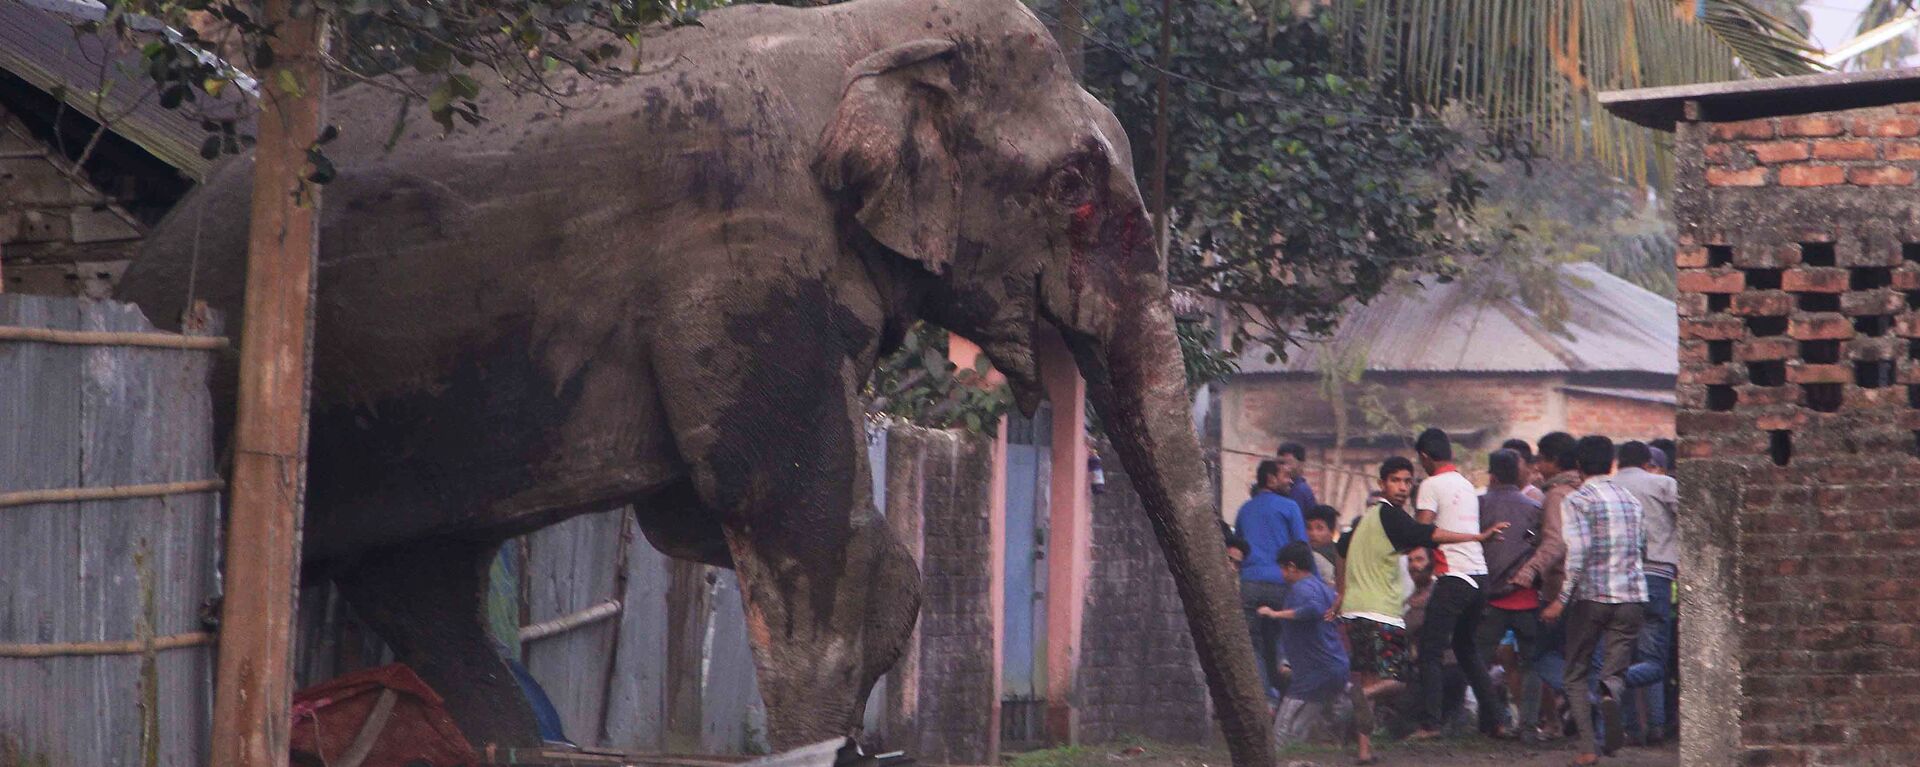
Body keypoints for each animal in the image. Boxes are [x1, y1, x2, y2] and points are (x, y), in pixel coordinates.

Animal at [112, 0, 1267, 765]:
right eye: (1073, 188)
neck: (867, 35)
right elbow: (795, 518)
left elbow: (703, 514)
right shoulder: (742, 245)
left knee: (426, 584)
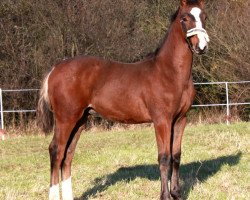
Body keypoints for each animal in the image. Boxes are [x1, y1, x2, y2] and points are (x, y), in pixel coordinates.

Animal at [37, 0, 209, 199]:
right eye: (184, 18)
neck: (170, 72)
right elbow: (164, 157)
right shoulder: (162, 120)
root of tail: (55, 69)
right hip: (65, 118)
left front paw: (176, 193)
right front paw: (165, 195)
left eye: (204, 17)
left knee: (68, 154)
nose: (202, 46)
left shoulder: (180, 119)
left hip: (80, 119)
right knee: (56, 151)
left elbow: (176, 155)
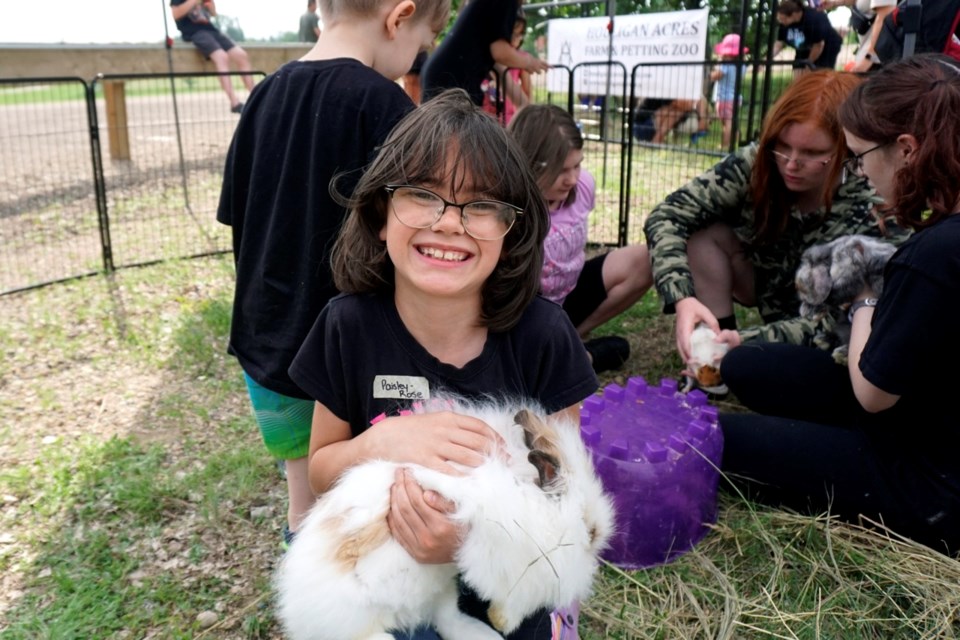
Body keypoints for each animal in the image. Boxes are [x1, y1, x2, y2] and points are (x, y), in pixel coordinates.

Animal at [274, 396, 616, 640]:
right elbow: (512, 592)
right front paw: (505, 619)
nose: (597, 539)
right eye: (589, 527)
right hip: (352, 621)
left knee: (447, 619)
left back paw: (484, 635)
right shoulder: (505, 554)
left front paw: (500, 621)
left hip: (441, 587)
== == ==
■ WORK ORDER
Exactly as written, copy out the listing, but without any pictures.

■ SOLUTION BELOW
Body keypoints for each animal in the image. Boxes are [x1, y1, x2, y2] and points are (x, y), in pixel coordinates.

Animal at [112, 0, 1267, 765]:
right eye: (1073, 188)
neck: (867, 35)
right elbow: (795, 518)
left elbow: (703, 514)
right shoulder: (742, 245)
left knee: (426, 584)
Body keypoints for each animal in the image. Boxes are [x1, y1, x2, y2] and points are (x, y), in pixel coordinates.

Animal at [37, 0, 209, 199]:
right eye: (184, 18)
neck: (170, 72)
right elbow: (164, 157)
right shoulder: (162, 120)
root of tail: (55, 69)
right hip: (65, 118)
left front paw: (176, 193)
right front paw: (165, 195)
left eye: (204, 17)
left knee: (68, 154)
nose: (202, 46)
left shoulder: (180, 119)
left hip: (80, 119)
right knee: (56, 151)
left elbow: (176, 155)
Body keypoints for each animal in the image. Boxes are [x1, y1, x2, y2] and points are (x, y), in pixel coordinates.

Animal at [274, 396, 616, 640]:
right elbow: (512, 592)
right front paw: (505, 619)
nose: (597, 539)
right eye: (589, 527)
right hip: (352, 621)
left knee: (447, 619)
left back paw: (484, 635)
right shoulder: (505, 554)
left front paw: (500, 621)
left hip: (441, 587)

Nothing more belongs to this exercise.